*Material provided*
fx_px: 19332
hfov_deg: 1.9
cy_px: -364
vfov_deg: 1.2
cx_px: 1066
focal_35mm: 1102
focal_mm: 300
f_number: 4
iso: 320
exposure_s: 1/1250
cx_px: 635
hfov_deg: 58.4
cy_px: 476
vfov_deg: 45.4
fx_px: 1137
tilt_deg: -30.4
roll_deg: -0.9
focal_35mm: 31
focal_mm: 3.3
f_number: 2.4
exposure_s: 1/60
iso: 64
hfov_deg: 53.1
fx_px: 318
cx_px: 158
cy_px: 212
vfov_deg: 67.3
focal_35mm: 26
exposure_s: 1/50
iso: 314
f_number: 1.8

==

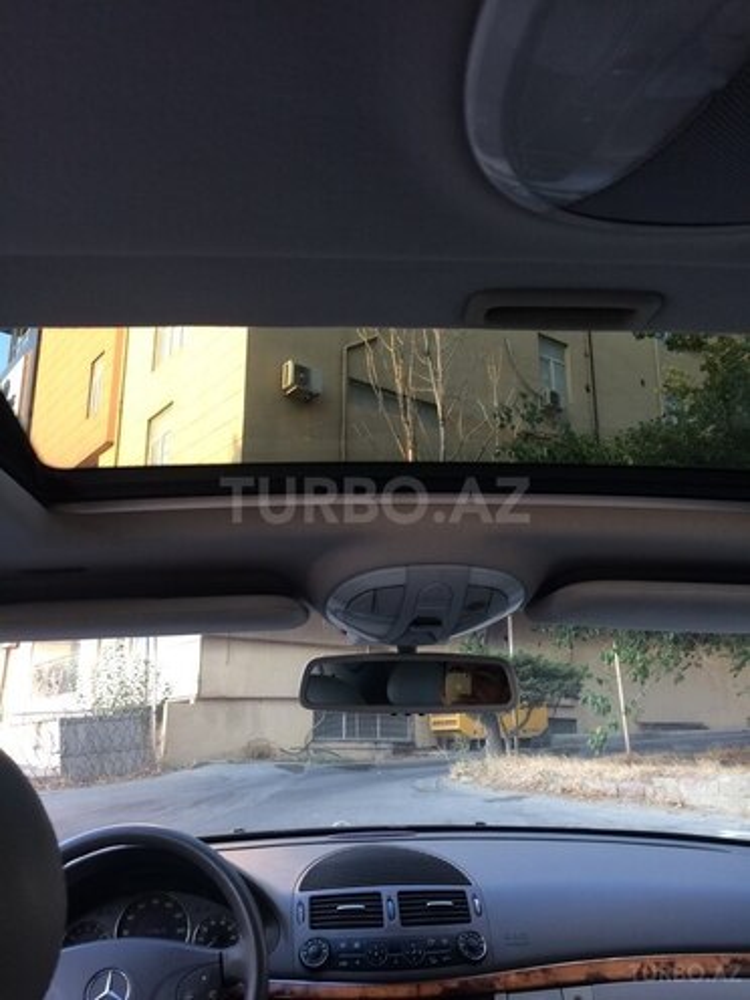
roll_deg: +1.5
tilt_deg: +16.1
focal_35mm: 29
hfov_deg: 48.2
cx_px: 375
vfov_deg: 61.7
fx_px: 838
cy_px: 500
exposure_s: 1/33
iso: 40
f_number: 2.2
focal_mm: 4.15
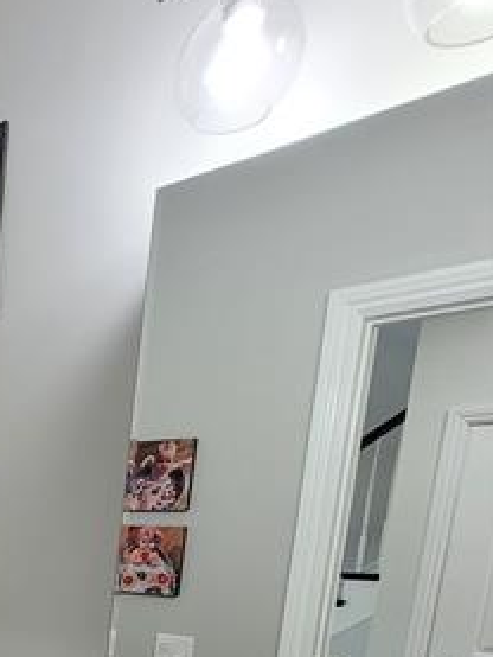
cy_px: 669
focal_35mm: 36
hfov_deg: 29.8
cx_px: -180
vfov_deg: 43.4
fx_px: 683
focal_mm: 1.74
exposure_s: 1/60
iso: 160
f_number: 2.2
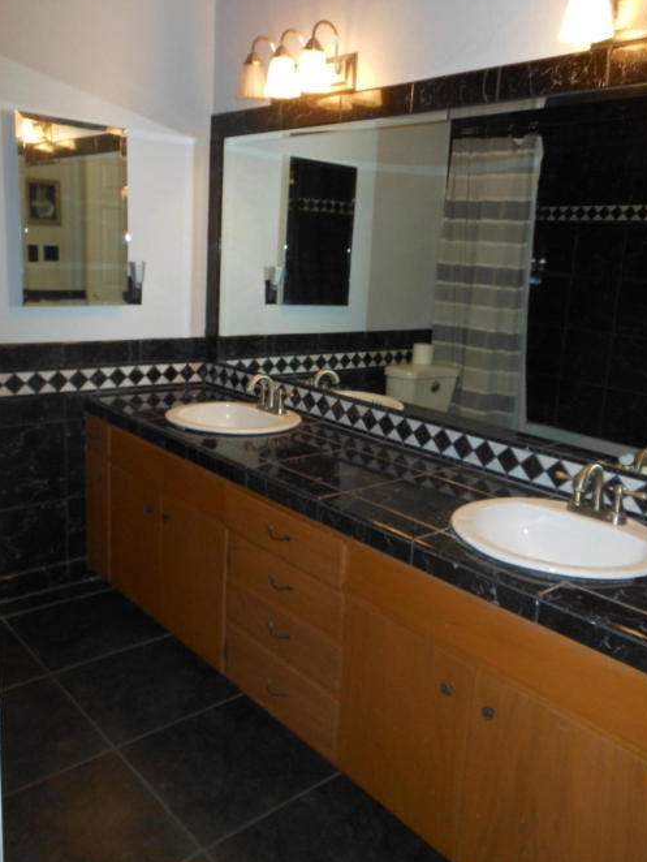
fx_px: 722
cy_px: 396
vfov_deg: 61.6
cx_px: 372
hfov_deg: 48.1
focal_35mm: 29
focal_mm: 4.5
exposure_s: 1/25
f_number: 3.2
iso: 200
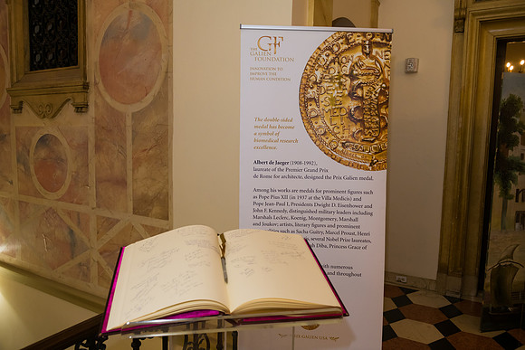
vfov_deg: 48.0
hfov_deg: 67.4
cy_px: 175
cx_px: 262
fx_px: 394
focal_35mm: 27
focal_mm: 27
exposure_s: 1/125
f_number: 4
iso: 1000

*Your instructions*
Reprint exactly the lines above that start at the one with "hfov_deg: 53.1" and end at the one with "f_number: 1.8", keeping both and adding none.

*Exercise solution*
hfov_deg: 53.1
fx_px: 318
cx_px: 158
cy_px: 212
vfov_deg: 67.3
focal_35mm: 26
exposure_s: 1/50
iso: 314
f_number: 1.8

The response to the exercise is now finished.